Sickles'ın arkadaşı Caniff üzerindeki etkisi dikkat çekiciydi. Terry'deki figür ve arka planlar giderek daha gerçekçi hale geldi ve sonunda iki çizer arasındaki fiziksel yaşam ortaklığı verimli bir işbirliğine de dönüştü. Yıllarca Caniff hem kendisinin hem de arkadaşının banlarındaki konuşma balonlarını, kalgrafileri yazdı, Sickles da çizimlerin çoğunun yükünü taşıdı. Sickles Terry'ye destek olmaya ta 1941 yılına kadar devam etti (kendisi Scorchy'yi bıraktıktan çok sonra bile) ve Pat Ryan ile Scorchy Smith'in karakterlerini tıpatıp aynı çizgide geliştirirken de hiç bir itirazla karşılaşmadı.
Her iki sanatçıyı etkileyen başka bir şey de sinemaydı. İşlerini teslim etmeleri gereken en son gün geldiğinde bile bizim kafadarlar Manhattan Doğu Yakası’nda Tudor City semtindeki dailerinden sessizce sokağa süzülüp çevredeki sinemaları dolaşırlardı. Önceleri eğlencesine başladıkları bu hobi sonunda doğrudan işlerini etkilemeye başladı: Caniff’in diyalog ve karakter yaratma teknikleriyle Sickles’ın kompozisyon ve geçiş teknikleri, hep seyrettikleri filmlerden besleniyordu. D.W. Griffith'in ölümsüz filmi Birth of a Nation, defalarca seyrettikleri ve en çok etkilendikleri filmlerin başında geliyordu (işin komiği, bir kuşak sonraki Avrupa sinemasının yönetmenlerinden Resnais ve Fellini de kendi işlerini yaparken Caniff’den etkilendiklerini söyleyeceklerdi).

*Veri Listesi:*

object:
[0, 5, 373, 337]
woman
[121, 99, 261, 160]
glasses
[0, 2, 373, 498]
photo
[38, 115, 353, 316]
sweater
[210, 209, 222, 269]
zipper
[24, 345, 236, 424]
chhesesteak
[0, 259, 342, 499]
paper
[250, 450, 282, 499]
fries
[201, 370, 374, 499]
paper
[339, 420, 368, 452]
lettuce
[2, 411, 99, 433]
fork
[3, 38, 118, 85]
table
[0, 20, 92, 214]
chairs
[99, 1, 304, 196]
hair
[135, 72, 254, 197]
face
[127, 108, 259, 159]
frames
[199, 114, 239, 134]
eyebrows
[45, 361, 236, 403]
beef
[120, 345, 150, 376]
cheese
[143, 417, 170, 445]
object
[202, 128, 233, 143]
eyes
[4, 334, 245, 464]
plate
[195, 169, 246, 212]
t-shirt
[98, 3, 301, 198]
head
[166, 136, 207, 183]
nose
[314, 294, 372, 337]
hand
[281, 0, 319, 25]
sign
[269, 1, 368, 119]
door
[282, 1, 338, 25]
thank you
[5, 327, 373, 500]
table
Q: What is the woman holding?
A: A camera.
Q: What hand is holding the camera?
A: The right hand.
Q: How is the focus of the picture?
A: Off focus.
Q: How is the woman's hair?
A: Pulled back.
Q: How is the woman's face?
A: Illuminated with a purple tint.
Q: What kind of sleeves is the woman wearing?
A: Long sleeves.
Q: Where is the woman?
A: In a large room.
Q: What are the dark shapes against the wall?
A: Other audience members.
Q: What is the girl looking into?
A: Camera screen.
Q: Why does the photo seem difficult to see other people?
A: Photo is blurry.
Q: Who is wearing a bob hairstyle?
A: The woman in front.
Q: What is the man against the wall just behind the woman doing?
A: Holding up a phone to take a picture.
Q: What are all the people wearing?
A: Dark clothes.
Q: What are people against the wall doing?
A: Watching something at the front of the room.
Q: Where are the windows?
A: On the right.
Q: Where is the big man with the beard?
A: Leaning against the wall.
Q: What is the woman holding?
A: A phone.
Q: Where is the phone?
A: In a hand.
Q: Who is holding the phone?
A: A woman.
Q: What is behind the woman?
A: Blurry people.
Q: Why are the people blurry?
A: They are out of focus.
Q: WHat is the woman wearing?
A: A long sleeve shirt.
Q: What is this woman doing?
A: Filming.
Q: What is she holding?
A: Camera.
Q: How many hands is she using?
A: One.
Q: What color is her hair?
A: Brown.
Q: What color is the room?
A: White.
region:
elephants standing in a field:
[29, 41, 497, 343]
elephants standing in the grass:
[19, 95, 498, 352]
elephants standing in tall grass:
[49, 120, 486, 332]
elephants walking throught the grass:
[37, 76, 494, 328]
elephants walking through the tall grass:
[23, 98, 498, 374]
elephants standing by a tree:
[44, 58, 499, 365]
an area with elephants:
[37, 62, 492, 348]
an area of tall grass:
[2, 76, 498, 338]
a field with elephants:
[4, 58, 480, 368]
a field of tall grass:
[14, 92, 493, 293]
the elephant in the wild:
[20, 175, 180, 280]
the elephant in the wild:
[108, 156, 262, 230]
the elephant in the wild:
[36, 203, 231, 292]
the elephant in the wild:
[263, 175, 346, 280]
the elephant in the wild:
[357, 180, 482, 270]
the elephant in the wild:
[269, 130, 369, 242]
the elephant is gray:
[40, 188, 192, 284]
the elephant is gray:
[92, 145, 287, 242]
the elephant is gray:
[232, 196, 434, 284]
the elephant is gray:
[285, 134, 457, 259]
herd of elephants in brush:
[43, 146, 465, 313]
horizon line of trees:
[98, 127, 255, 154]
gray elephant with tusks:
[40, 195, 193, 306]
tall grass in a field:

*Çalışılacak Konular:*
(a) Verilen metne göre sinemaya gitme alışkanlığı Caniff ile Sickles'ın işlerini nasıl etkiledi? Bir ila üç cümleyle açıklayın.
(b) Verilen metnin "Her iki sanatçıyı" sözcüklerinden başlayıp "Caniff’den etkilendiklerini söyleyeceklerdi)." sözcükleri de dahil olmak üzere biten kısmını hiç değiştirmeden yazıya geçirin.

*Sorunların Çözümleri:*
(a) Eğlence için başladıkları sinemaya gitme hobisi zamanla doğrudan işlerini etkilemeye başladı. Caniff'in diyalog ve karakter yaratma teknikleri ile Sickles'ın kompozisyon ve geçiş teknikleri, hep seyrettikleri filmlerden besleniyordu.

(b)
Her iki sanatçıyı etkileyen başka bir şey de sinemaydı. İşlerini teslim etmeleri gereken en son gün geldiğinde bile bizim kafadarlar Manhattan Doğu Yakası’nda Tudor City semtindeki dailerinden sessizce sokağa süzülüp çevredeki sinemaları dolaşırlardı. Önceleri eğlencesine başladıkları bu hobi sonunda doğrudan işlerini etkilemeye başladı: Caniff’in diyalog ve karakter yaratma teknikleriyle Sickles’ın kompozisyon ve geçiş teknikleri, hep seyrettikleri filmlerden besleniyordu. D.W. Griffith'in ölümsüz filmi Birth of a Nation, defalarca seyrettikleri ve en çok etkilendikleri filmlerin başında geliyordu (işin komiği, bir kuşak sonraki Avrupa sinemasının yönetmenlerinden Resnais ve Fellini de kendi işlerini yaparken Caniff’den etkilendiklerini söyleyeceklerdi).